Evaluation of ohmic contacts formed by B+ implantation and Ti-Au metallization on diamond

Abstract

Low-resistance ohmic contacts have been fabricated on a naturally occurring B-doped diamond crystal and on polycrystalline diamond films by B ion implantation and subsequent Ti/Au bilayer metallization. A high B concentration was obtained at the surface by ion implantation, a post-implant anneal, and a subsequent chemical removal of the graphite layer. A bilayer metallization of Ti followed by Au, annealed at 850 °C, yielded specific contact resistance (ρc) values of the order of 10−5 Ω cm2 for chemical vapor deposition grown polycrystalline films and the natural IIb crystal.

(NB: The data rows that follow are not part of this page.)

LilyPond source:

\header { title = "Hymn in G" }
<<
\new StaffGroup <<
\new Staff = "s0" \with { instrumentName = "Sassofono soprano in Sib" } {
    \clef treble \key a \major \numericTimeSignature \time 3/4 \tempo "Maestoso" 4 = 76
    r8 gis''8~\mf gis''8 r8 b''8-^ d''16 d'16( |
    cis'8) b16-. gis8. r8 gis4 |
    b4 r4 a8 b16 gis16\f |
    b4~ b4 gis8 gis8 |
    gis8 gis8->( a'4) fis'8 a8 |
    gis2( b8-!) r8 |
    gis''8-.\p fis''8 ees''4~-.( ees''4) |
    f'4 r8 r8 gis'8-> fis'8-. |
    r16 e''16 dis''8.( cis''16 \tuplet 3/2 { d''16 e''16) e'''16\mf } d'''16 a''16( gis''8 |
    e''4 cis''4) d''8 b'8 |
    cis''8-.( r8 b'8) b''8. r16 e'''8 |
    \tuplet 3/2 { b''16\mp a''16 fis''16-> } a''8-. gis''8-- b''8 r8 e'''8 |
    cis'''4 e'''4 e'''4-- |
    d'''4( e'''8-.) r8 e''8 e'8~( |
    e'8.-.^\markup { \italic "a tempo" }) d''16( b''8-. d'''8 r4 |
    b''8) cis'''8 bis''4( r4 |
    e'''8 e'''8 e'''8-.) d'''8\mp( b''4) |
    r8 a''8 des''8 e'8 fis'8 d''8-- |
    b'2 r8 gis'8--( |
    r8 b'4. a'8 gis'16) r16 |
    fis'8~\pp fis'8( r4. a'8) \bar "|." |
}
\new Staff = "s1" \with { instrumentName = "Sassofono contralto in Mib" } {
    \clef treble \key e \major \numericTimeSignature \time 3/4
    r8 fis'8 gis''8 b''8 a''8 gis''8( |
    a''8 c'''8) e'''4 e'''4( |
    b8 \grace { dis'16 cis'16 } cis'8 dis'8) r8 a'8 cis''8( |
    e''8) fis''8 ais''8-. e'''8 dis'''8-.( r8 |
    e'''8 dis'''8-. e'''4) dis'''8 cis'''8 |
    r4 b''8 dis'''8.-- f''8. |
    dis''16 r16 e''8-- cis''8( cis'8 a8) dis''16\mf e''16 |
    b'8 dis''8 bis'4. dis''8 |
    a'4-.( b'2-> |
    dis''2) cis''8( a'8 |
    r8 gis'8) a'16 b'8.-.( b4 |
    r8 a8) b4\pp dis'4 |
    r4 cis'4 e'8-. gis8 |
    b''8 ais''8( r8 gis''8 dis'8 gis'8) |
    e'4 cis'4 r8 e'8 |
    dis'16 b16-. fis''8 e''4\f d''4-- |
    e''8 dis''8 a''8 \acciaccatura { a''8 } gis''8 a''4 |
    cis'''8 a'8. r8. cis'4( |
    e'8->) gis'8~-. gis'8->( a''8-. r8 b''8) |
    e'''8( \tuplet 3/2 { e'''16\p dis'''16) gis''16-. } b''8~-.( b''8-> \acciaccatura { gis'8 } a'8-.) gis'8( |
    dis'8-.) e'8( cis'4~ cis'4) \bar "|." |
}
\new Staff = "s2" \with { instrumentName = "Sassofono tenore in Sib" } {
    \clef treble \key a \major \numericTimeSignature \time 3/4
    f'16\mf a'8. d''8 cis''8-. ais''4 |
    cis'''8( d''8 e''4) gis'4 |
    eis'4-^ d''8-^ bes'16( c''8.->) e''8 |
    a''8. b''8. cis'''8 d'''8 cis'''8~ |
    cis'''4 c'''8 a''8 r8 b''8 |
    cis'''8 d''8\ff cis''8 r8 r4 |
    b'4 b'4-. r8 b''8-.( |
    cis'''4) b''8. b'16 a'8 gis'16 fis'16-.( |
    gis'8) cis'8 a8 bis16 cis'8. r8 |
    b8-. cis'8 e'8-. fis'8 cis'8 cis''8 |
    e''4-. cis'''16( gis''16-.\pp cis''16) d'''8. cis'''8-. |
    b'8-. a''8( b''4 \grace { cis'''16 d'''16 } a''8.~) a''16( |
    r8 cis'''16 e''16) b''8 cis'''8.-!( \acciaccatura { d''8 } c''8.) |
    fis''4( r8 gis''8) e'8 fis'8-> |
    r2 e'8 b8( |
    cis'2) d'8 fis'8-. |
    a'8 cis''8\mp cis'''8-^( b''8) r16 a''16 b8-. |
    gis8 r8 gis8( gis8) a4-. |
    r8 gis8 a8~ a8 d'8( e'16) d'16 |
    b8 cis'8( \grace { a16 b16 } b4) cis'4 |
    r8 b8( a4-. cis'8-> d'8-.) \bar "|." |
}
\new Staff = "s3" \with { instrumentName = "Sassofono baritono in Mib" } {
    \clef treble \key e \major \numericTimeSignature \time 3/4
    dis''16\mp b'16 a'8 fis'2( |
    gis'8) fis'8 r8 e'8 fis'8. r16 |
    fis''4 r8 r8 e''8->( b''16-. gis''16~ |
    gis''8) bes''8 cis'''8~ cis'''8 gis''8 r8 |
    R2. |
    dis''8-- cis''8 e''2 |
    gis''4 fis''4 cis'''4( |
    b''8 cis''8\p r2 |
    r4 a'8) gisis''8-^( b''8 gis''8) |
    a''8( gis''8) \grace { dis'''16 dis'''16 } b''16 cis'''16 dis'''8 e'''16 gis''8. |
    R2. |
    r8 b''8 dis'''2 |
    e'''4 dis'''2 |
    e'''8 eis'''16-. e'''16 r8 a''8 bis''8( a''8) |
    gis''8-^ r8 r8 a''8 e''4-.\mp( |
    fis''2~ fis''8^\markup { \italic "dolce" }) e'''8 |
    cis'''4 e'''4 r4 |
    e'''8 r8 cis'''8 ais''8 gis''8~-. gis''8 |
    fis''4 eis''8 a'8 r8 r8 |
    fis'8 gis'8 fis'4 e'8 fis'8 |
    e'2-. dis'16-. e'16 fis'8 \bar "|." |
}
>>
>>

The ρc values from transmission line model measurements on three different contact configurations, namely, standard rectangular pads, rectangular pads on diamond mesas, and three-ring circular structures have been compared. These contacts were stable to a measurement temperature of ∼400 °C and no degradation due to temperature cycling was observed. Chemical analysis by x-ray photoelectron spectroscopy (XPS) in conjunction with Ar+ sputter depth profiling of the annealed samples indicated that the Au overlayer was not effective in preventing oxidation of the underlying Ti. The XPS study also indicated the formation of TiC at the Ti/diamond interface.